Prabu Pandudewanata ialah putera kedua Prabu Abyasa, raja di Hastinapura, bapak kelima Pandawa. Prabu Pandudewanata berpermaisuri dua orang puteri. Pertama, Dewi Kuntinalibrata, puteri prabu Kuntiboja, raja di Madura, berputera: Yudistira, Wrekudara dan Arjuna. Kedua adalah Dewi Madrim, puteri raja dan berputra Nakula dan Sadewa (kembar. Kelima saudara inilah yang disebut Pandawa.
Prabu Pandu tak lama bertahta di Hastinapura, karena suatu kesalahan yang dipandang besar oleh Dewa. Adapun kesukaan Pandu ialah berburu di hutan. Pada suatu kali ia keliru membunuh dua ekor kijang, yang sebenarnya berasal dari seorang pendeta dan isterinya. Kekeliruan itu menjadikan kemurkaan Dewa, hingga Pandu diambil oleh Dewa dengan badan kasarnya dan dimasukkan ke dalam Kawah Candradimuka (neraka). Tetapi dengan kesaktian Begawan Abyasa, disusullah Pandu dan diminta oleh Abyasa akan dibawa kembali ke dunia, tetapi para Dewa tak meluluskan, hanya Pandu diangkat ke Surga dan menjadi Dewa.


WISNU

Sang Hyang
Sang Hyang Wisnu seorang Dewa putra Hyang Guru. Halusnya menitis, menjelma pada raja-raja dan ksatria-ksatria. Hyang Wisnu pernah juga menjadi raja di muka bumi ini sebagai manusia biasa bertakhta di Purwacarita dengan gelar Sri Maharaja Budakresna.
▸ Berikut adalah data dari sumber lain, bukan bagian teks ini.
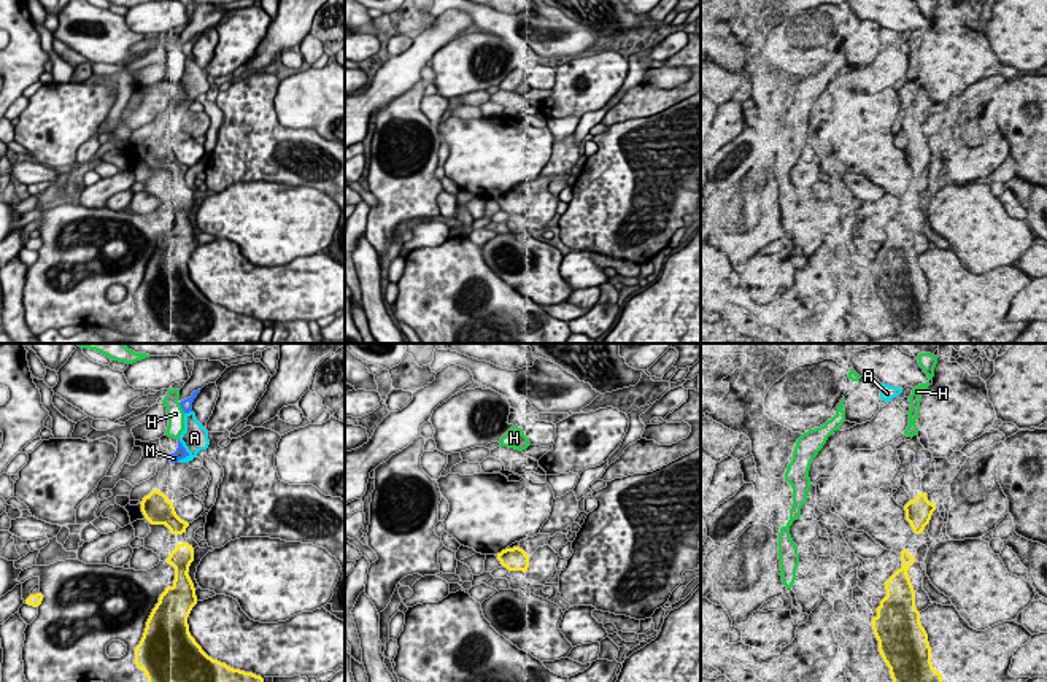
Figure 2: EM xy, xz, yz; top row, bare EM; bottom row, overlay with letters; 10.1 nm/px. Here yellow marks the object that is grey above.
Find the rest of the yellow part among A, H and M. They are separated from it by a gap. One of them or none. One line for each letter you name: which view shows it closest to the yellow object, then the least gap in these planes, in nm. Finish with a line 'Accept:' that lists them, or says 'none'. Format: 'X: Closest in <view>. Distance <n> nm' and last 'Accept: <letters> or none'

Mereka yang mendapat titisan Hyang Wisnu, menjadi orang orang yang sakti dan waspada. Yang mendapat titisan Wisnu ialah: Prabu Arjunasasrabau dari Maespati, Patih Suwanda di Maespati, Sri Rama, Arjuna dan Prabu Kresna. Penitisan juga terjadi sesudah zaman Purwa, ialah pada Prabu Jayabaya di Kediri.
Ketika Dewa ini dilahirkan, bumi terpengaruh hingga getar, sampai-sampai Betara Guru pun jatuh terpelanting.
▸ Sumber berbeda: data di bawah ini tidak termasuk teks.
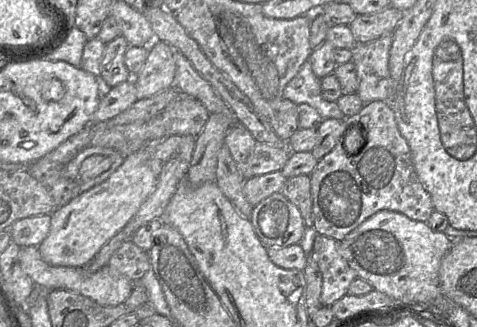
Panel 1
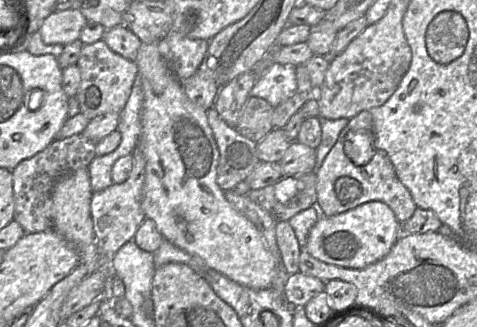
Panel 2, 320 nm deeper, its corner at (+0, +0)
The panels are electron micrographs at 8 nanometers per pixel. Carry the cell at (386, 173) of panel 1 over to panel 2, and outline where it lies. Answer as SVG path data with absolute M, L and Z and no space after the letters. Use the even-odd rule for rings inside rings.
M365 110L349 119L340 132L335 145L325 157L316 174L317 207L321 216L334 216L371 201L380 201L390 207L402 224L415 212L417 206L409 190L399 180L392 162L385 151L376 149L371 160L364 166L356 166L344 153L344 141L351 131L372 131L370 111Z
Setelah dewasa, ia beristrikan Dewi Setyabama, putri Hyang Pancaresi, Hyang Wisnu bisa tiwikrama, menjadi raksasa yang tidak terhingga besarnya dan memiiki senjata cakra yang sangat sakti. Kesaktian dan senjata cakra itu digunakan oleh titisan Wisnu sebagai bukti bahwa mereka memang titisannya. Hyang Wisnu merupakan pokok pangkal yang memulai keturunan Pendawa dan ia berbesan dengan Hyang Brama.
Asal mula Hyang Wisnu mendapat bunga Wijayakusuma ialah sewaktu ia akan kawin dengan Dewi Pertiwi yang minta sebagai jujur bunga Wijayakusuma.
Semula bunga itu dimiliki oleh Begawan Kesawasidi. Tersebutlah, ketika Hyang Wisnu akan kawin dengan Dewi Pertiwi, maka bunga tersebut dipinjam oleh Hyang Wisnu untuk digunakan sebagai jujur. Permintaan itu dikabulkan. Tetapi untuk lengkapnya, barang siapa memiliki bunga itu harus memiliki pula kulitnya dan kulit itu dimiliki oleh Prabu Wisnudewa dari negara Garbapitu. Kulit bunga yang bertempat di dalam mulut seekor banteng (lembu hitam) dapat direbut oleh Hyang Wisnu dari mulut banteng itu. Terkabullah perkawinan Hyang Wisnu karena bisa mengadakan jujur yang diminta.
Menurut adat-istiadat Sala, pada waktu di situ masih terdapat seorang raja, maka pemetikan bunga Wijayukusuma dari Pulau Nusakambangan dilakukan oleh seorang ulama atas titah raja.